Kitchen Nightmares IV: Now, I Need to Get Plastered!

(Thanks, WilliamClaudeFields!)
 

So, between the driving rain outside driving me batty and the insanely awful job the plasterers did in the kitchen. Photos to come, but as a call was placed to bitch about the work, I’m holding out for a redo before I rant about the job here and elsewhere. In a nutshell, the trim around the kitchen ceiling was ripped out during the asbestos abatement, but the plasterers didn’t bother to fill in the gaps around about 3/4 of the kitchen, so there’s a noticeable gap AND some hideous exposed wood even a blind man could see. Not to mention assorted small holes that were missed, a LARGE chunk of the wall under the sink that was knocked out during phase one that no one bothered to fix and a small spot under a cabinet where there’s now a loose piece of plaster mice can pop into. It’s like a little doggie door in my damn wall! Yaaaaaaah.

All I ask for is people who know how to do a job and do it well. What do I get? More stress I really don’t need. Well, that won’t stand, folks.

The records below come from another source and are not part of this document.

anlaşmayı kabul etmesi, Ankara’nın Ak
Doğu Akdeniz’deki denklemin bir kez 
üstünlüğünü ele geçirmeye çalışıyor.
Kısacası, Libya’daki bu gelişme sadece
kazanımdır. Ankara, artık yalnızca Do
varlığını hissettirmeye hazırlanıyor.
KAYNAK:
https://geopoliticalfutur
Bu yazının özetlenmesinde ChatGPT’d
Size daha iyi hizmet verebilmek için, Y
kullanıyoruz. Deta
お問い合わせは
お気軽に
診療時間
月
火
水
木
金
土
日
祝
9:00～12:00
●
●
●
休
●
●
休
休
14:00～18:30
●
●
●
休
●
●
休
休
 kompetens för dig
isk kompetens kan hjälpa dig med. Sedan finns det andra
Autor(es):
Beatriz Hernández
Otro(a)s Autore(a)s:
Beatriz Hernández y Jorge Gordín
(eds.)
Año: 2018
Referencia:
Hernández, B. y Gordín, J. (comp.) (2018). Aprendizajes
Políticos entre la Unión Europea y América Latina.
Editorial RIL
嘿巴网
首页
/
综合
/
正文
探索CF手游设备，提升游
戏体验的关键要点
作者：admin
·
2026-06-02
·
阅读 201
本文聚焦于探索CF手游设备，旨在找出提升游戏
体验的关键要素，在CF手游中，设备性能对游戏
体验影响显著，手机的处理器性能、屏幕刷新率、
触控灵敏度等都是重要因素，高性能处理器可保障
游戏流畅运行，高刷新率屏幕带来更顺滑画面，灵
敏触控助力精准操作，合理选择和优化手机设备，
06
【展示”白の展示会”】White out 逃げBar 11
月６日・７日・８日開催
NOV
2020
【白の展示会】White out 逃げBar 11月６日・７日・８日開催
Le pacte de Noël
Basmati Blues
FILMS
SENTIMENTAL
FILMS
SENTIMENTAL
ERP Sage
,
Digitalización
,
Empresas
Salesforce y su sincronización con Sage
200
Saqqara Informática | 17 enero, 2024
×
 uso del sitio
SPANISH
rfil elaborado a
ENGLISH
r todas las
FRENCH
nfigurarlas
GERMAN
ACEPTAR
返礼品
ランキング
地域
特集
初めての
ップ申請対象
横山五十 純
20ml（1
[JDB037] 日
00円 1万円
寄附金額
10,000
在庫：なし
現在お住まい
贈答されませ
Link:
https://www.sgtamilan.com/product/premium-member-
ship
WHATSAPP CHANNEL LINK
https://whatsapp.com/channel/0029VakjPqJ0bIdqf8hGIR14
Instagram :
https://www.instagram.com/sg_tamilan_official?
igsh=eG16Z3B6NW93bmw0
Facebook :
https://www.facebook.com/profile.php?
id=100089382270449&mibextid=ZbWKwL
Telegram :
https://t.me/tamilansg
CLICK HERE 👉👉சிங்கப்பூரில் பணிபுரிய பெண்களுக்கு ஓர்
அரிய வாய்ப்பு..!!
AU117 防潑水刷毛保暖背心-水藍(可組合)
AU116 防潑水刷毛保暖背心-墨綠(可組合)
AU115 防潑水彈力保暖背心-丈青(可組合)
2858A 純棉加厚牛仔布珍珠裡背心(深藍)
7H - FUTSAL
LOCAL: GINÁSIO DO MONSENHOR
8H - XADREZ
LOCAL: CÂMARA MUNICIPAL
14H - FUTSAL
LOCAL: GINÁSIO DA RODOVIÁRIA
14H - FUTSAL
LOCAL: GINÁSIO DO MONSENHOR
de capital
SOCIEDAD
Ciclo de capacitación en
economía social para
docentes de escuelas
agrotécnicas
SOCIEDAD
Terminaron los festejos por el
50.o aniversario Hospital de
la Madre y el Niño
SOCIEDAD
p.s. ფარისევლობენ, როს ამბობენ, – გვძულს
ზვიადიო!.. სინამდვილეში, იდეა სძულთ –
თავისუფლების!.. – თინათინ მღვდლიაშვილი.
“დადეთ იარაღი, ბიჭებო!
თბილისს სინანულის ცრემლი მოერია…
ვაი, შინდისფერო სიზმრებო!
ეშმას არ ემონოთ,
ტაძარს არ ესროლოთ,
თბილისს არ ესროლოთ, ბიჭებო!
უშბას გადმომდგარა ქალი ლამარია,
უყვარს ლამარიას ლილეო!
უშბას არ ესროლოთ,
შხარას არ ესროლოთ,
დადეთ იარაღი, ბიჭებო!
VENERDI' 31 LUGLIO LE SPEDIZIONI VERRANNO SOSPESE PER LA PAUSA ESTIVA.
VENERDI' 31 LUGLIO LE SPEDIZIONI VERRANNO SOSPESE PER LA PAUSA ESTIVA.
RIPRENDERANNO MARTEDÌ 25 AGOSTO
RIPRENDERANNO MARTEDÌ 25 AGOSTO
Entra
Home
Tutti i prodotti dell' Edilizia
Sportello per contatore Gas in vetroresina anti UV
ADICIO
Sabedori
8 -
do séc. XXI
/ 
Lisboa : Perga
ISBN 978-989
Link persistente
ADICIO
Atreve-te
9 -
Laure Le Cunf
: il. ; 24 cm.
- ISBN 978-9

Back in a bit once I get something to eat and perhaps a nap or two. It’s been a loooooong day and I despise incompetence.

Kitchen Nightmares III: Holding Patterns (and Who Can I Sue If I Drop Dead of Starvation?)…


 

So, the kitchen here still hasn’t been returned to its normal state, but the work is set to begin on December 5th. The stove can still be used, but once the sun goes down, you’re taking your life in your hands if you try to chop anything in the kitchen. Sure, I can sit in the living room and get all rustic with a cutting board in my lap or on the coffee table, but there’s something so odd about doing this (and yeah, one slip means I’ll be adding a body part to whatever I’m cooking). I’ll have to bug the management here about some sort of cooking/meal solution once the repair/rebuilding work gets underway. Once it starts, the kitchen will be off limits for at least four days straight and then a few days more after a weekend break. Bleh. I hope to hell they don’t think I’ll be ordering out or eating fast food for all that time, as that’s not a good idea for me for a few reasons.

(Thanks, SeriouslyDead!)
 

Feh, at this point I just want this long national nightmare to be over so I can go back to living like a normal person. Maybe I’ll slap on some zombie makeup and start groaning at the workmen when they show up to spur them to get the job done faster. Then again, the lack of craftsmanship and care here is pretty shocking. The team that removed the asbestos from the kitchen had a fat guy who busted the burners on the stove AND chipped the paint on the stove because he stood on them when he was doing the ceiling. Gyahhh. I despise that sort of idiocy. Okay, let me go lie down before I bust something.